How to reach
Genova can be reached in many different ways:
The Aeroporto di Genova - Cristoforo Colombo provides several daily flights from other major European cities such as Rome, London, Munich, Paris and Madrid. From the airport it is fairly easy to rent a car or take a shuttle (bus no. 100, also called Volabus) to the city center.
Genova can be easy travelled to by train from Milano, Torino, Roma, Toscana (Pisa, Livorno and Firenze (changing train in Pisa or Viareggio)) and France (there is a direct train connecting with Nice). There are two main train stations in Genova, Brignole and Principe. Brignole serves most local routes and provides access to many bus lines. Principe serves local as well as long distance trains and many trains from Milan and beyond will only stop at this station.
Genova is an important port, and has many ferry services. Grandi Navi Veloci crosses from Barcelona weekly, and takes about eighteen hours. It also offers a weekly crossing to Tangiers, which takes around forty-six.
Other direct ferry routes from Genova are: Barcelona (Spain), Valletta (Malta), Bastia (Corsica), Olbia and Porto Torres (Sardinia), Palermo (Sicily), Tangier (Morocco) and Tunis (Tunisia).
Coming from Milano you can reach Genova via the A7-E62 (approx. 145 km). Mind though that the last part, from Serravalle to Genova, is incredibly twisty, making you wonder if you’re still on the highway or accidentally have taken a wrong turn into a motordrome. It’s therefore advisable to take an alternative route, turning off the A7 at the deviation near Tortona and heading on the A26/A7, following Genova, Ventimiglia, Savona, Voltri; making it a longer (+20 km), but certainly safer and more comfortable trip, unless you want to spice up you journey and observe how (some) Italians drive. The same highway is less twisty northbound.
Coming from Turin you can either take the A6/E717 to Savona (137 km) and then go to Genova following the beautiful, but twisty A10 coast highway (an other 45 km) or follow the Genova Piacenza indications you'll find on the ringroad heading south.
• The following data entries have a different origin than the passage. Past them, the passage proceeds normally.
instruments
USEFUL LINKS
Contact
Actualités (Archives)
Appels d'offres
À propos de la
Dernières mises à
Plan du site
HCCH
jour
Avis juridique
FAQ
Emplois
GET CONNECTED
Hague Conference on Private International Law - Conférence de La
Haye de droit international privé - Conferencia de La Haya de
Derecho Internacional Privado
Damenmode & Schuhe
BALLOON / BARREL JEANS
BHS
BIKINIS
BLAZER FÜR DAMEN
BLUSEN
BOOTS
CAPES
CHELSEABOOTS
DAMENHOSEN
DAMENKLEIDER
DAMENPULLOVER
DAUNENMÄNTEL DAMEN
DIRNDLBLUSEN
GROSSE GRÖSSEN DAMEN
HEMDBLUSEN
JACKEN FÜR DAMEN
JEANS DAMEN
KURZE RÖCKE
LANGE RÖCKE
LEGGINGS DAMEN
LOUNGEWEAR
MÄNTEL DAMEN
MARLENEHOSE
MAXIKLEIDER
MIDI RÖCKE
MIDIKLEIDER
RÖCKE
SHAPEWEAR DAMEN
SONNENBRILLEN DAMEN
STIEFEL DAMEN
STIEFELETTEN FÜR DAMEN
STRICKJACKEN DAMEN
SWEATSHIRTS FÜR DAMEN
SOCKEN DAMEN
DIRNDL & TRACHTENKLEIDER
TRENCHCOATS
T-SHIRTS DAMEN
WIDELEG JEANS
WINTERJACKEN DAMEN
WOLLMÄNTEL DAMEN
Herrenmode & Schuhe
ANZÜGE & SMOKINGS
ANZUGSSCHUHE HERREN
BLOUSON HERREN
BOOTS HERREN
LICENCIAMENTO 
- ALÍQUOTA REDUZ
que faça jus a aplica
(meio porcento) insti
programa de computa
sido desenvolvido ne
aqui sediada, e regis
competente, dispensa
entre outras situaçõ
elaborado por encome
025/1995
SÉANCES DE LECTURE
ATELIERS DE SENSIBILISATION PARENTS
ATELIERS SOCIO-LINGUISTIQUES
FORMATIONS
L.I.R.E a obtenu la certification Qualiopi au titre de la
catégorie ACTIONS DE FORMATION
This latter is the shorter alternative (170 km total), but offers fewer sightseeing opportunities.
Coming from the French Riviera just follow the highway A10 and enjoy the sight (approx 160 km from the French border). If you're tempted to avoid the toll roads, be aware that it will take you at least three or four times as long although you might get better views.
Coming from Toscana you can take the A12 from Rosignano to Genova; mind that you must have snow chains on board between the gates of Carrodano and Sestri Levante when travelling from November 1st to March 31st, even though snow is seldom a problem here.
There are city buses (covering the city centre and the suburbs), car rentals, taxis and other characteristic means of transport such as lifts and funiculars that let the user admire the town from the hills above and help find shortcuts to leave the town's daily traffic and get to the desired destination faster.